Hocanın vurduğu yerde gül biter (!)
Bazı kadın haltercilerin “cinsel taciz” iddiaları olmasaydı, bir olimpiyat altın madalyasına sahip olmamızın nedeninin “cennetten çıkma” bir eylem olduğunu da hiçbir zaman öğrenemeyecektik.
Şu andaki bilgilerimizle bu konuda bir yorum yapmak doğru değil ancak bazı kadın milli haltercilerin antrenör Mehmet Üstündağ hakkında yaptıkları “cinsel taciz ve şiddet” ihbarları eminim ciddiyetle araştırılacak ve sonuçlandırılacaktır.
Ben bugün daha çok olimpiyat şampiyonu haltercimiz Nurcan Taylan’ın açıklaması üzerinde durmak istiyorum.
Nurcan Taylan, hocasını iddialar karşısında savunurken şöyle söylüyor:
“Bunlar beni çekemedikleri için böyle yapıyorlar. Evet hocam beni dövdü. Ancak ben olimpiyata gitmeyecektim. Beni döverek zorla gönderdi. İyi ki dövmüş, gidip olimpiyat şampiyonu oldum.”
Ortaya çıkıyor ki dünya çapındaki sporcularımızın olimpiyat gibi önemli bir yarışmaya hazırlanmalarında “dayak” da bir “psikolojik faktör” olarak kullanılmış.
Birçok ülkenin, madalya kazanmasını bekledikleri önemli sporcularına psikologlar, mentörler tuttuklarını ve sadece bu iş için büyük paralar harcadıklarını biliyoruz.
Demek ki bu masraflara hiç gerek yokmuş!
Hocanın vurduğu yerde gerçekten gül bitiyormuş, ve o güller madalya şeklinde çiçekler de açabiliyormuş!
Erkek olsa dayak yer mi?
Türk sporunu yönetenlerin bilime ve bilimsel yöntemlere ne kadar yatkın ve eğilimli olduklarını gösteren bir başka örnek Nurcan’ın durumu..
Öte yandan Nurcan’ın anlattıkları bize Türkiye’de kadınlara dayak atma alışkanlığından üst düzey kadın sporcuların bile kurtulamadıklarını gösteriyor.
Nurcan, kadın değil de bir erkek sporcu olsaydı aynı muamele ile karşılaşır mıydı?
Hiç sanmıyorum.
Nurcan erkek olsaydı ve olimpiyata gitmek istemeseydi herkes onu ikna etmek için seferber olur, madalya kazandığında elde edebileceği maddi kazanımlar hatırlatılır, hatta ekstra prim bile vaat edilirdi.

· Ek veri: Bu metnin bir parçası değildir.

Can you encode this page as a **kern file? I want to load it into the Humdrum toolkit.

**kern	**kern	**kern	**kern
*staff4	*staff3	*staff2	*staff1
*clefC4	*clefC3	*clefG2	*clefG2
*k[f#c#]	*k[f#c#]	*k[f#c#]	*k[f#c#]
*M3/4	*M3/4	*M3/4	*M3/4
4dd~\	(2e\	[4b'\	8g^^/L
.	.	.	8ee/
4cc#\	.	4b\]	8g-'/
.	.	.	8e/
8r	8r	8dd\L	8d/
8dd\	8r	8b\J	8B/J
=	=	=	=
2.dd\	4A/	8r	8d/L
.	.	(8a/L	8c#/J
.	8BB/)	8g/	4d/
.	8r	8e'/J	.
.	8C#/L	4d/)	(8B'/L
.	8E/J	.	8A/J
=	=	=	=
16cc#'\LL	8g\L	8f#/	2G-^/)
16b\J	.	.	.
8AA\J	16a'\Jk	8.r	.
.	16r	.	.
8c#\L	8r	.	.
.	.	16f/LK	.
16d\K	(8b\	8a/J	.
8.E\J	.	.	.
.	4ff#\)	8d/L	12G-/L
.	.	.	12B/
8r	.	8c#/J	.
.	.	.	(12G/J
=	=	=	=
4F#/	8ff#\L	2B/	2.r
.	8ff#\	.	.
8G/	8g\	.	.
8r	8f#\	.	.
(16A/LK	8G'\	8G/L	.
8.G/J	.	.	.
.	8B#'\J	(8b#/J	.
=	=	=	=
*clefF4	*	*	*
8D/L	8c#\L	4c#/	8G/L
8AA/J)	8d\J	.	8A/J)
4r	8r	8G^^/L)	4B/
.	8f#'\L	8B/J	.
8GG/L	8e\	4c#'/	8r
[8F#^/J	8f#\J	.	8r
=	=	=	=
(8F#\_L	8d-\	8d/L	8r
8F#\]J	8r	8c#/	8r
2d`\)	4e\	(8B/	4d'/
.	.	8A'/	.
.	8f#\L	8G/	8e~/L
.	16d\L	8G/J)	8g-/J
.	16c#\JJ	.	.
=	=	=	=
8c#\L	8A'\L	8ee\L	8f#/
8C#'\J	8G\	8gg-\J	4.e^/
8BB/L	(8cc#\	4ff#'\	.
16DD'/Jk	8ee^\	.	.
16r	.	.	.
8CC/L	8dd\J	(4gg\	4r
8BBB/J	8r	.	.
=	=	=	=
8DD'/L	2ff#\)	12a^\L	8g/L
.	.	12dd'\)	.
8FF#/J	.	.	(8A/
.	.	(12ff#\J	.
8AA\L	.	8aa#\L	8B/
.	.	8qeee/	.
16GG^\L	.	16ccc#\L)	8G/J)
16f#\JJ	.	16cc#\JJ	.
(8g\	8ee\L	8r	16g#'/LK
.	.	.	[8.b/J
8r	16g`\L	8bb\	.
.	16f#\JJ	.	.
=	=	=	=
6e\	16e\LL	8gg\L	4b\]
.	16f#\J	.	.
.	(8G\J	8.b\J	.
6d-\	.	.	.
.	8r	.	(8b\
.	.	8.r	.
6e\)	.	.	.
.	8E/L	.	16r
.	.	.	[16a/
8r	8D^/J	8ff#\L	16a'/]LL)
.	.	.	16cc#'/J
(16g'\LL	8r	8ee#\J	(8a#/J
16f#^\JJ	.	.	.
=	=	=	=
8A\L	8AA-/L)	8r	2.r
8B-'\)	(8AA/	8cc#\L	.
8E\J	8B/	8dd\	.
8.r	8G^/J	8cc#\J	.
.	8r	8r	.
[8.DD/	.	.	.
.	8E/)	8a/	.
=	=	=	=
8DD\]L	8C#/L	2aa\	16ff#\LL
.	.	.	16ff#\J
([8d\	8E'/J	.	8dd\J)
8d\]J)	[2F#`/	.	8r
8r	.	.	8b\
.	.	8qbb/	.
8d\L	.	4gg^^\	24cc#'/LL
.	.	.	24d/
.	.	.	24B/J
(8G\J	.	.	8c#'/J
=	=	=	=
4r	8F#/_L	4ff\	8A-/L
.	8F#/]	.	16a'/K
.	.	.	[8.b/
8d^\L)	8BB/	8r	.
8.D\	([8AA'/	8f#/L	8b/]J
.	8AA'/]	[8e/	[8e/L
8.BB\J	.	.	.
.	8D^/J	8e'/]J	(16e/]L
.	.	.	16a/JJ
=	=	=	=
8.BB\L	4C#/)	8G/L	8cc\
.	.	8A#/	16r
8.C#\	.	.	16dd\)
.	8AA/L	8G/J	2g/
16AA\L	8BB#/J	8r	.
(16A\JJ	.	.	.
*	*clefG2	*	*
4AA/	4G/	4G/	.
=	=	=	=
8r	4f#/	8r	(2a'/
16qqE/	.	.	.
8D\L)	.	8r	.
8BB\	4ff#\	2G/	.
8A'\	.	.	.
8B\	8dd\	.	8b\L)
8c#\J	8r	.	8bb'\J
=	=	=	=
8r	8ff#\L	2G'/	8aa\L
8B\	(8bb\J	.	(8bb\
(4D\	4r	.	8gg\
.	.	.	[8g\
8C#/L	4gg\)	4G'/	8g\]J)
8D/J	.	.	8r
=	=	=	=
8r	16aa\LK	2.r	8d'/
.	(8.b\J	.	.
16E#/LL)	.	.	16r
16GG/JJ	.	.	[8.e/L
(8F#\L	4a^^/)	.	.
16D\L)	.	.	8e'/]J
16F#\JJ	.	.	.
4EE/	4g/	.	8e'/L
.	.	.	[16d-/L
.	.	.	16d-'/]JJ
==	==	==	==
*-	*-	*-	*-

Ama asla “döve döve” olimpiyata götürülmezdi..
Nurcan dayak yedi, çünkü kadındı.
Ve bizim toplumumuzda ne yazık ki en eğitimli kesimlerde bile kadına dayak atmak hala yaygın bir davranış biçimi..
‘Düşmanca cinsiyetçilik’
Kadının erkeğe göre zayıf ve ona bağımlı olarak algılanması, düşük seviyede görülmesi şeklinde ortaya çıkan bir cinsel ayrımcılığın sonucu bu..
Zehra Y. Dökmen, “Toplumsal Cinsiyet – Sosyal Psikolojik Açıklamalar” isimli kitabında bu tür cinsel ayrımcılığa “düşmanca cinsiyetçilik” adını veriyor..
Bu tür cinsel ayrımcılık kadını yönetme, kontrol etme, seks objesi haline getirme ve dayak gibi yöntemlerle değersizleştirme şeklinde ortaya çıkıyor.
Yazımın başında da belirttiğim gibi “cinsel taciz” iddiaları ciddiyetle araştırılmalı.
Ancak hiç kuşku yok ki sadece Nurcan’ın hocasını savunurken söylediği şu sözler bile antrenör Mehmet Üstündağ’ın görevden alınmasını gerektiriyor.
Üstündağ’ın o görevde kalmaya devam etmesi, birçok kişinin gözünde “kadına dayak” eyleminin meşrulaştırılması anlamına da gelecek.
Türk sporunu yönetenler her şeyden önce bunu da dikkate almak zorundadırlar.